● Instruction
Recast the lines of the records, from the line containing "to fewer digits." through the end of the records, as a Markdown table with the columns Row and Line. Omit blank lines.

Saved entries:
────────────────────────────────────────
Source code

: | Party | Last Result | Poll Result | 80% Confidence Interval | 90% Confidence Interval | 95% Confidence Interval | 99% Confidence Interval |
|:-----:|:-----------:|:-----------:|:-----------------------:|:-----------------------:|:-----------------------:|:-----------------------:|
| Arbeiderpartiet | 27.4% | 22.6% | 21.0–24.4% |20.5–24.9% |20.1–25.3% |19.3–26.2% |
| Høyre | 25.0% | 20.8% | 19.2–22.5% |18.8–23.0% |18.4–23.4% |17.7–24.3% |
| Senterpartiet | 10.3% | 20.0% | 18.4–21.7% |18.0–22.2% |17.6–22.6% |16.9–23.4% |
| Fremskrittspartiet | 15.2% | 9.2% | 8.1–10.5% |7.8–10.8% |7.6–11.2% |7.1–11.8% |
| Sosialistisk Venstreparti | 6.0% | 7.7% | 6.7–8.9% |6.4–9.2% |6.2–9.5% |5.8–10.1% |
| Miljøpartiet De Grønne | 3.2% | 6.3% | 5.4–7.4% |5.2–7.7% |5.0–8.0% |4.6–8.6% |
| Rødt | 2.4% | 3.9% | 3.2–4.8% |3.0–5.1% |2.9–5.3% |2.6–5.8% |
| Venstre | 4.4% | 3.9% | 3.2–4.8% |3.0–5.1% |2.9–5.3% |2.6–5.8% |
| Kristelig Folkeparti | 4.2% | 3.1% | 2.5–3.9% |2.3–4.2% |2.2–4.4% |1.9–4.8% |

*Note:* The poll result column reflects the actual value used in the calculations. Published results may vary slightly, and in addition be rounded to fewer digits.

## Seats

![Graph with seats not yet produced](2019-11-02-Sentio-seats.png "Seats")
────────────────────────────────────────
● Task answer
| Row | Line |
|---|---|
| 1 | *Note:* The poll result column reflects the actual value used in the calculations. Published results may vary slightly, and in addition be rounded to fewer digits. |
| 2 | ## Seats |
| 3 | ![Graph with seats not yet produced](2019-11-02-Sentio-seats.png "Seats") |